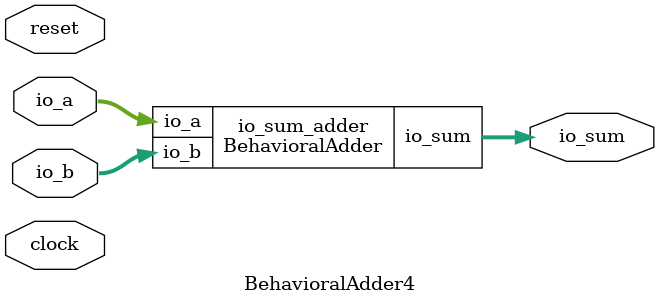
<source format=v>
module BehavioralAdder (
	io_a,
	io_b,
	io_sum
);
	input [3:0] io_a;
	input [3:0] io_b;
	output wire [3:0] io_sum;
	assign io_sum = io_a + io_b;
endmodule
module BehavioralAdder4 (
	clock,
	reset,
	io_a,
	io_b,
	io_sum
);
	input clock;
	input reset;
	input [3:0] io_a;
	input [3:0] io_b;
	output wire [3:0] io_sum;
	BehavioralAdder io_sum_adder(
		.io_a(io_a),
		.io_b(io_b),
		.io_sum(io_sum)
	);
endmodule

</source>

....

- [What this task involves]
Transcribe the data exactly and leave no picture in the copy.

- [Response]
<source format=v>
module BehavioralAdder (
	io_a,
	io_b,
	io_sum
);
	input [3:0] io_a;
	input [3:0] io_b;
	output wire [3:0] io_sum;
	assign io_sum = io_a + io_b;
endmodule
module BehavioralAdder4 (
	clock,
	reset,
	io_a,
	io_b,
	io_sum
);
	input clock;
	input reset;
	input [3:0] io_a;
	input [3:0] io_b;
	output wire [3:0] io_sum;
	BehavioralAdder io_sum_adder(
		.io_a(io_a),
		.io_b(io_b),
		.io_sum(io_sum)
	);
endmodule

</source>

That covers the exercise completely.